Just like REM albums, it’s difficult not to like something about every track and they all have their individual merits. The highlights however are probably the archetypal Morrissey bellowing yodel of ‘Kiss Me A Lot’, the sixth formers anthem ‘Staircase at the University’ and the philosophical classic that is ‘Earth is the Loneliest Planet’. My favourite is on the excellent bonus disk, which is incidentally well worth the extra expense, in the form of ‘Art Hounds’ which is a bitter rant at highbrow art critics, but contains one of the best false endings in history and a fantastic call to arms from Mozza to ‘take my hand if you cannot stand this fake world’. It’s a work of genius.
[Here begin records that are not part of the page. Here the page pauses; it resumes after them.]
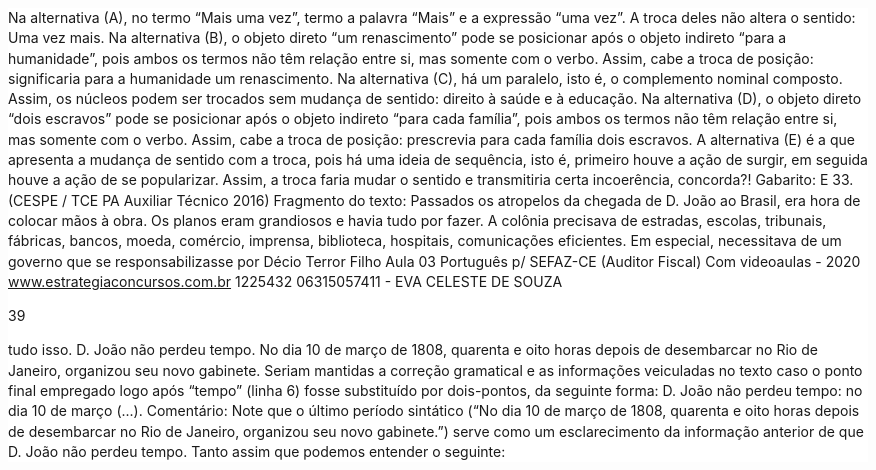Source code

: Na  alternativa  (A), no termo “Mais uma vez”, termo a palavra “Mais” e a expressão “uma vez”. A troca deles não altera o sentido: Uma vez mais.
Na alternativa (B), o objeto direto “um renascimento” pode se posicionar após o objeto indireto “para a humanidade”, pois ambos os termos não têm relação entre si, mas somente com o verbo. Assim, cabe a troca de posição: significaria para a humanidade  um renascimento.
Na  alternativa  (C),  há  um  paralelo,  isto  é,  o  complemento  nominal  composto.  Assim,  os núcleos podem ser trocados sem mudança de sentido: direito à saúde e à educação.
Na alternativa (D), o objeto direto “dois escravos” pode se posicionar após o objeto indireto “para  cada  família”, pois ambos os termos não têm relação entre si, mas somente com o verbo.
Assim, cabe a troca de posição: prescrevia para cada família dois escravos.
A alternativa (E) é a que apresenta a mudança de sentido com a troca, pois há uma ideia de sequência,  isto  é,  primeiro  houve  a  ação  de  surgir,  em  seguida  houve  a  ação  de  se  popularizar.
Assim, a troca faria mudar o sentido e transmitiria certa incoerência, concorda?!
Gabarito: E
33.  (CESPE / TCE PA Auxiliar Técnico 2016) Fragmento  do  texto: Passados  os  atropelos  da  chegada  de  D.  João  ao  Brasil,  era  hora  de  colocar mãos  à  obra.  Os  planos  eram  grandiosos  e  havia  tudo  por  fazer.  A  colônia  precisava  de  estradas, escolas,    tribunais,    fábricas,    bancos,    moeda,    comércio,    imprensa,    biblioteca,    hospitais, comunicações  eficientes.  Em  especial,  necessitava  de  um  governo  que  se  responsabilizasse  por Décio Terror Filho
Aula 03
Português p/ SEFAZ-CE (Auditor Fiscal) Com videoaulas - 2020 www.estrategiaconcursos.com.br 1225432
06315057411 - EVA CELESTE DE SOUZA 





39

tudo isso. D. João não perdeu tempo. No dia 10 de março de 1808, quarenta e oito horas depois de desembarcar no Rio de Janeiro, organizou seu novo gabinete.
Seriam  mantidas  a  correção  gramatical  e  as  informações  veiculadas  no  texto  caso  o  ponto  final empregado logo após “tempo” (linha 6) fosse substituído por dois-pontos,  da  seguinte  forma:  D.
João não perdeu tempo: no dia 10 de março (...).
Comentário: Note que o último período sintático (“No  dia  10  de  março  de  1808,  quarenta  e  oito horas  depois  de  desembarcar  no  Rio  de  Janeiro,  organizou  seu  novo  gabinete.”) serve como um esclarecimento  da  informação  anterior  de  que  D.  João  não  perdeu  tempo.  Tanto  assim  que podemos entender o seguinte:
It transpires that Morrissey has been unwell and we wish him a speedy recovery and the encouragement to keep making albums. They are just as relevant and enjoyable now as they ever were and perhaps more so with the current dearth of intelligent and original artists. Ignore the poor reviews, this is up there with his best.

Tuesday, 26 May 2015

Neelix - No way to leave

Worth a Listen 9 - Neelix

Another cracking track from the mercurial Neelix. An underrated genius.

Fischerspooner - Never Win

Worth a Listen 8 - Fischerspooner

Sounding uncomfortably like Pink Floyd's 'Another Brick in the Wall' at the start, Fischerspooner soon pull things round with this better than average pop-dance behemoth.

Billy Talent - Surprise Surprise

Worth A Listen 7 - Billy Talent

The strange animal noises, a pig king, blue loafers, pink vest and a flying shark make this one worth a watch. I can live without the song if I'm honest.

Monday, 25 May 2015

Broilers - Ruby Light & Dark

Pick of the Week 64 - Broilers

Like a German version of Sham 69, Broilers churn out agreeable punk influenced ditties. A great song from the Düsseldorf based outfit. Why have I never heard of them? Apparently they've been around since the mid 1990's!

Saturday, 16 May 2015

The Be Good Tanyas – A Collection

There was a place in the seminal comic 2000AD’s Judge Dredd story called the Cursed Earth. It was a radiation ravaged desert outside the walls of Mega City One exclusively inhabited by mutant hillbillies, mutant spiders and all kinds of other mutants. I seriously doubt the Be Good Tanyas hail from the Cursed Earth in reality, but in a musical sense they are fully fledged passport holding citizens.

What they’ve done is written the perfect sound track for life in the post apocalyptic radioactive wasteland. It’s off kilter Americana with a sour mashed flavour that takes the deep south template favoured by Caroline Herring and mutates it into a banjo fuelled, skiffle infused hybrid that is as disturbing as it is beautiful. When Judge Dredd stumbles on a group of mutated hobos clustered around an oil drum fire, this is what they were listening to.

In reality they come from Canada which is less romantic but probably better for them. Every track is a little country meets bluegrass gem and to name but a few; ‘Scattered Leaves’ is a lilting leftfield ballad, ‘Draft Daughters Blues’ is wholesome and chunky blues and ‘The Littlest Birds’ defies you not to sing along. My personal favourite is the stark, banjo meets that unique vocal style of ‘Only in the Past’ and then the fiddle kicks in. Having said that, the entire collection is not too shabby. 

Unusual, original and glorious, the Be Good Tanyas are a folk band I’ll be keeping an eye on in the years to come. A rich and varied collection just as at home in the North of England or in a post nuclear irradiated fictional desert. They also have the despairing look of a group that may also give us an interview?

Monday, 4 May 2015

Saint Etienne - Only Love Can Break Your Heart

Classic Track - Only Love Can Break Your Heart

I never liked anything else they did before or after this blissful indie/dance crossover single. It seems a travesty of justice that the excellent Moira Lambert got the push in favour of Sarah Cracknell, but at least she didn't outstay her welcome; I wonder what she's up to now? Check out the typically early 90's video; the combination of football table and this song never fails to send me into a frenzy.